======== DATA FOR THIS TASK ========

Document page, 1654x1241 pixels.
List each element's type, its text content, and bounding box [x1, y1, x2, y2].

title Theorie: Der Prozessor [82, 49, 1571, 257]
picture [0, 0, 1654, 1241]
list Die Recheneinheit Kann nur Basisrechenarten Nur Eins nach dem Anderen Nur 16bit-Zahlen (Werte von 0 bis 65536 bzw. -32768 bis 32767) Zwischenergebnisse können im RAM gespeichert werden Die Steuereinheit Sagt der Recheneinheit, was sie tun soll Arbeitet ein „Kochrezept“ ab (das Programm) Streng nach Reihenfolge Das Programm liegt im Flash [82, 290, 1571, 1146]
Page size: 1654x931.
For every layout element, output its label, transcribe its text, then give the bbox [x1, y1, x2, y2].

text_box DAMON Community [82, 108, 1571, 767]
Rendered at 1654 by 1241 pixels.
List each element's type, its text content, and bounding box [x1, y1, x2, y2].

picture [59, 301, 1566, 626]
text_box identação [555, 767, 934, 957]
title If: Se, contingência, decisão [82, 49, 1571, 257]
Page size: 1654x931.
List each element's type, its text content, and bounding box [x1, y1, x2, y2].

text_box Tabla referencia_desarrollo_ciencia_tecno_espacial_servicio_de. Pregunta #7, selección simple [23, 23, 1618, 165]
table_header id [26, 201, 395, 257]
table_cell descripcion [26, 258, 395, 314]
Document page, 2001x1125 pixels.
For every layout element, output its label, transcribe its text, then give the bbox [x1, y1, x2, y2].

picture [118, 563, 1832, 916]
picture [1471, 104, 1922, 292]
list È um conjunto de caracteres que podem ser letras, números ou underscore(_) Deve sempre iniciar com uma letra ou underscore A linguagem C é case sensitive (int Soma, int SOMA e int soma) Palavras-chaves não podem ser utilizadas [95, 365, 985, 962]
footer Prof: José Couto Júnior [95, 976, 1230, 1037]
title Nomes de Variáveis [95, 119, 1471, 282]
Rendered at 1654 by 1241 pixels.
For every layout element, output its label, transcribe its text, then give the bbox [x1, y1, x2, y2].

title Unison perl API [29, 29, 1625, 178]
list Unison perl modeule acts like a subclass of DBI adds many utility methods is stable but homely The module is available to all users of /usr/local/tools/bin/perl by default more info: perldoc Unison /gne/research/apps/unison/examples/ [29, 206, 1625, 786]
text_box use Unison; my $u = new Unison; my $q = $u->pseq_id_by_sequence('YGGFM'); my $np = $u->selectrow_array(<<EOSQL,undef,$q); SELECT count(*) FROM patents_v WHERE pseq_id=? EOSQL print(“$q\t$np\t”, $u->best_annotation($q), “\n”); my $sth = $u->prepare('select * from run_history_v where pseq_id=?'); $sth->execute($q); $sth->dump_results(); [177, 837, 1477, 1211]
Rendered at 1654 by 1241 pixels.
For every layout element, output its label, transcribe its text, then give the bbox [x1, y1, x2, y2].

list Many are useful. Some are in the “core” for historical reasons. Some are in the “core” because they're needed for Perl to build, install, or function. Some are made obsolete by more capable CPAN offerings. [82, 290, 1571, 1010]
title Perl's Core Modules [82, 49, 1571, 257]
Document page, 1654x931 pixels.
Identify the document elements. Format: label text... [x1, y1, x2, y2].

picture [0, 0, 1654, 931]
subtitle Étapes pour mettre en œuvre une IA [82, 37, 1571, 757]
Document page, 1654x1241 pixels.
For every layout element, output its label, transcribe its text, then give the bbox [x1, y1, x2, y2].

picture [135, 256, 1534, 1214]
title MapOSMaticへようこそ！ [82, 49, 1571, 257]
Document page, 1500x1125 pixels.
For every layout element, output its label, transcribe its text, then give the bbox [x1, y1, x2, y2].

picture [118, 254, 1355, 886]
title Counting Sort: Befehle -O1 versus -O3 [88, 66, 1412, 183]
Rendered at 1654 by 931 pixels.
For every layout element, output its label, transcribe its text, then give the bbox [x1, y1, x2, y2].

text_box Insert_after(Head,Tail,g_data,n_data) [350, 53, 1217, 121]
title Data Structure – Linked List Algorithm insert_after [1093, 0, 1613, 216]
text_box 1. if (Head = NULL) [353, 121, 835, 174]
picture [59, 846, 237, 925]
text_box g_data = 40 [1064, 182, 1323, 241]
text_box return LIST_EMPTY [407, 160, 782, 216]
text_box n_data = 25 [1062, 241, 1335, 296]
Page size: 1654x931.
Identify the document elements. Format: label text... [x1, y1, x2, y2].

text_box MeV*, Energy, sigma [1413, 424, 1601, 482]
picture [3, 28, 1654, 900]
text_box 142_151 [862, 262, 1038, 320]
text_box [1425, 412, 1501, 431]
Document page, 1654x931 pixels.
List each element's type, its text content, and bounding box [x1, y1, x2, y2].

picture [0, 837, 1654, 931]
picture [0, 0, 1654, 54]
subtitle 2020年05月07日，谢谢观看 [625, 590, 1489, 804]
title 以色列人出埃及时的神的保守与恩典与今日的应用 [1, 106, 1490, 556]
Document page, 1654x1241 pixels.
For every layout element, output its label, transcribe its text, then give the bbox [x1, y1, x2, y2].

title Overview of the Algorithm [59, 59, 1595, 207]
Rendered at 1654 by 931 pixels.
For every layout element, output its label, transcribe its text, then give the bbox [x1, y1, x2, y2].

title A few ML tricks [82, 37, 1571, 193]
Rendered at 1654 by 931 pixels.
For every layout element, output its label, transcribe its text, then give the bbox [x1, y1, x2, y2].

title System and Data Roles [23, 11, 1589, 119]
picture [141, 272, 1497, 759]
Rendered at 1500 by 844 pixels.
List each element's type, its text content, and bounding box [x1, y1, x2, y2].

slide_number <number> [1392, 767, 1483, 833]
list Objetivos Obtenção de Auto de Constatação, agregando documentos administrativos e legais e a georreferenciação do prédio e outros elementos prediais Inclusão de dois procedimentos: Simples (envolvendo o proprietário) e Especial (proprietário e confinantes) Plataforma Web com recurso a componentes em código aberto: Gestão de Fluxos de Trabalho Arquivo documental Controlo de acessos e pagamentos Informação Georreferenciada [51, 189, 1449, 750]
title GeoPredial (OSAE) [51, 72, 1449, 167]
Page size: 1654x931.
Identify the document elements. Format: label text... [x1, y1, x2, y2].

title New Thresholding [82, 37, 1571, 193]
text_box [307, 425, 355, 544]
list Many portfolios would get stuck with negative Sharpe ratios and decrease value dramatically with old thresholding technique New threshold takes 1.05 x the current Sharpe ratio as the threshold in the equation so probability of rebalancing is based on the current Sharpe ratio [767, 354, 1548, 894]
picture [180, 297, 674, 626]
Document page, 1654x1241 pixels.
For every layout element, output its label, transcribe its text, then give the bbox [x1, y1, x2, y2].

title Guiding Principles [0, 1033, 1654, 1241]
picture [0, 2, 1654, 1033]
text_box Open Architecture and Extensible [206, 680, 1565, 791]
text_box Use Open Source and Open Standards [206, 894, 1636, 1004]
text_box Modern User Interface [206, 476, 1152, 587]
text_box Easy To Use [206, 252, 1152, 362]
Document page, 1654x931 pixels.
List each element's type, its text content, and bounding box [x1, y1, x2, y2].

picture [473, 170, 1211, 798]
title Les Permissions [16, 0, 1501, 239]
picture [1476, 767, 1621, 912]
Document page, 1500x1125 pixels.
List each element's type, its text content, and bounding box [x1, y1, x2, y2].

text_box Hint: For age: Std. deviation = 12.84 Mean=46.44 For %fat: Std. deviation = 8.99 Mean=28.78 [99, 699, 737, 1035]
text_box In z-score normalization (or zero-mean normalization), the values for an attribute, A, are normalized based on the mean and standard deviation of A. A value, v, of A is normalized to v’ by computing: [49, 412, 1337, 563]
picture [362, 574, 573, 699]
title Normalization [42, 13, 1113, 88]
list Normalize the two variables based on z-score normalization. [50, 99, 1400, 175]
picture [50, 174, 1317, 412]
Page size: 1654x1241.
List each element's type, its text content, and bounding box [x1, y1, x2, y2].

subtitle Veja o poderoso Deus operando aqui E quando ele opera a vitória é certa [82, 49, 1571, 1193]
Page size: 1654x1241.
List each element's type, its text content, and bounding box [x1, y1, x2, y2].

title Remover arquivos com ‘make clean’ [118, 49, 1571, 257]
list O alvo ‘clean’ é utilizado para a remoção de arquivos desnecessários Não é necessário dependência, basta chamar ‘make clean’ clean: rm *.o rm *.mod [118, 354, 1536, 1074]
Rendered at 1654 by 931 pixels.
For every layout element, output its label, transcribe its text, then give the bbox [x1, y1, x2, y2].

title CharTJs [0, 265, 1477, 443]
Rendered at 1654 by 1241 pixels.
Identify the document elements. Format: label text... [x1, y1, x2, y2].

========

> _TASK INSTRUCTIONS_: Express the stretch from the start of the data through the line containing "picture [0, 0, 1654, 1241]" as a numbered list, omitting any blank lines.

> _TASK ANSWER_:
1. Document page, 1654x1241 pixels.
2. List each element's type, its text content, and bounding box [x1, y1, x2, y2].
3. title Theorie: Der Prozessor [82, 49, 1571, 257]
4. picture [0, 0, 1654, 1241]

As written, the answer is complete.